In midst of pandemic, Asbury UMC learns, adjusts, develops
By Kara Witherow, Editor
Asbury United Methodist Church has learned a lot this year.
While 2020 has had its challenges, the downtown Savannah congregation has grown and developed during this unprecedented time.
Like several other churches, Asbury UMC underwent a pastoral transition this summer, but unlike past years, the change was in the midst of a global pandemic. The church also celebrated its 151st anniversary. Through it all, the congregation has pushed themselves beyond what they thought possible, said pastor Rev. Precious Hawkins.
Conducted completely virtually, her first Sunday at Asbury UMC didn’t involve a meet and greet or face-to-face connection with anyone. It’s been an adjustment she and the congregation have gradually gotten used to, Rev. Hawkins said.
Not yet ready to gather weekly in person, worship services are streamed via Facebook, YouTube, FreeOnlineChurch.com, and are available via Sermon By Phone.
“It was a big learning curve for me and them. I had to learn it and teach it,” she said. “It’s a lot of work, a lot of long nights. I wouldn’t say I have it figured out 100 percent, but it’s better!”
Although she majored in communications in college, Rev. Hawkins admits she was unprepared for the communications and technology work she’d be engaged in as a pastor.
“We spliced tapes together in school. We’re light years from that and what I learned,” she laughed. “The technology has been a blessing and we’re figuring out how we can reach people using these new platforms.”
Celebrating the church’s 151’s anniversary – known churchwide as “Asbury Day” – was a given, but how to celebrate safely was the question.
A virtual revival was planned, and over four days, guest speakers, lay speakers, and church members participated, celebrated, and worshiped virtually.

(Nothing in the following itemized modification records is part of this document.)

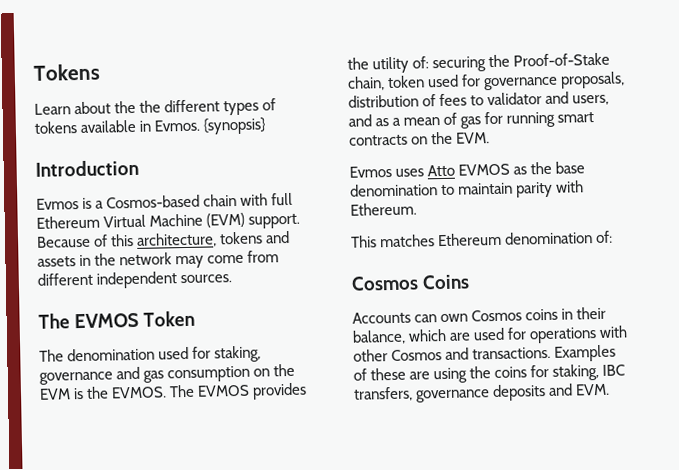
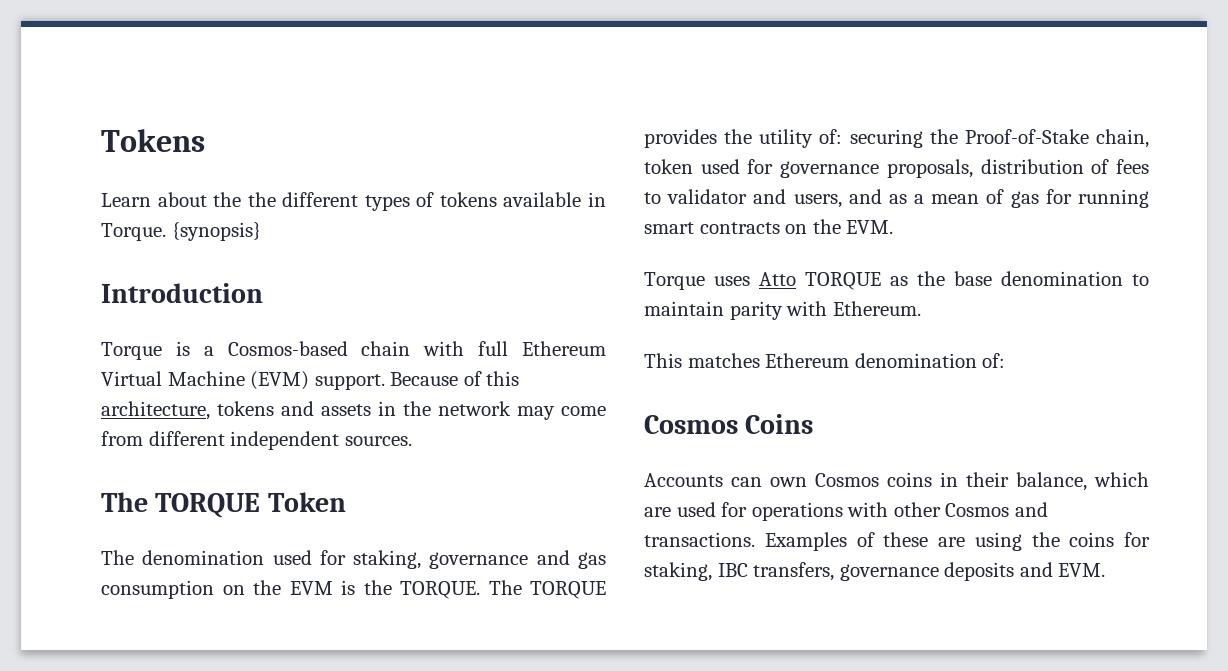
[154,119,201,132] Evmos. -> [101,223,166,241] Torque.
[36,198,79,210] Evmos -> [101,342,162,360] Torque
[74,312,140,329] EVMOS -> [155,493,261,518] TORQUE
[111,384,251,399] EVMOS. The EVMOS -> [400,580,606,599] TORQUE. The TORQUE
[349,165,392,178] Evmos -> [644,272,705,290] Torque
[458,163,511,176] EVMOS -> [805,272,881,290] TORQUE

The event was a labor of love, Rev. Hawkins said, but it helped show the congregation that Asbury UMC is more than just a church building.

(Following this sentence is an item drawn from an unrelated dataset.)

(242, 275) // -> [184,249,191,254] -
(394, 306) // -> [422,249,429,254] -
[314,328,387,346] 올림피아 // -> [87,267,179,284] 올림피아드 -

“I think there was some doubt that we could do something (for the anniversary) because of the pandemic, but this continues to push us beyond what we’ve been doing,” she said. “Asbury Day and the church anniversary are more than just being in the building. That’s one of the things I reiterate to them often. We are the church beyond the walls. I think they helped us see that we can do this and that it doesn’t have to just be as it always was.”
Asbury UMC Lay Leader Mildred Hall says that the anniversary celebration was encouraging and inspirational and helped church members understand that, while they’re apart physically, they can still remain connected.
A 25-year member of Asbury UMC, Hall says that the congregation remains connected to one another via phone, text, and Zoom.
“Looking out for each other and supporting each other is a norm. it’s what we do. Whenever the need is there, we’re there,” she said. “They help me survive. We help each other survive!”
For Rev. Hawkins, the pandemic has helped show her where she can reach out and build new relationships.
Her first few months at the church, she called members every Friday, Saturday, and Sunday to say hello and get to know them. Once she had called everyone, she began writing notes.
Being willing to build relationships and learn new things is critical to growth, she said.
“We are figuring it out and learning resources to reach people. I am pushing myself and the congregation to find ways to connect with each other and people outside the church. I think (the pandemic) has shown some of our gaps, but also some of the things we can celebrate that we are doing well.”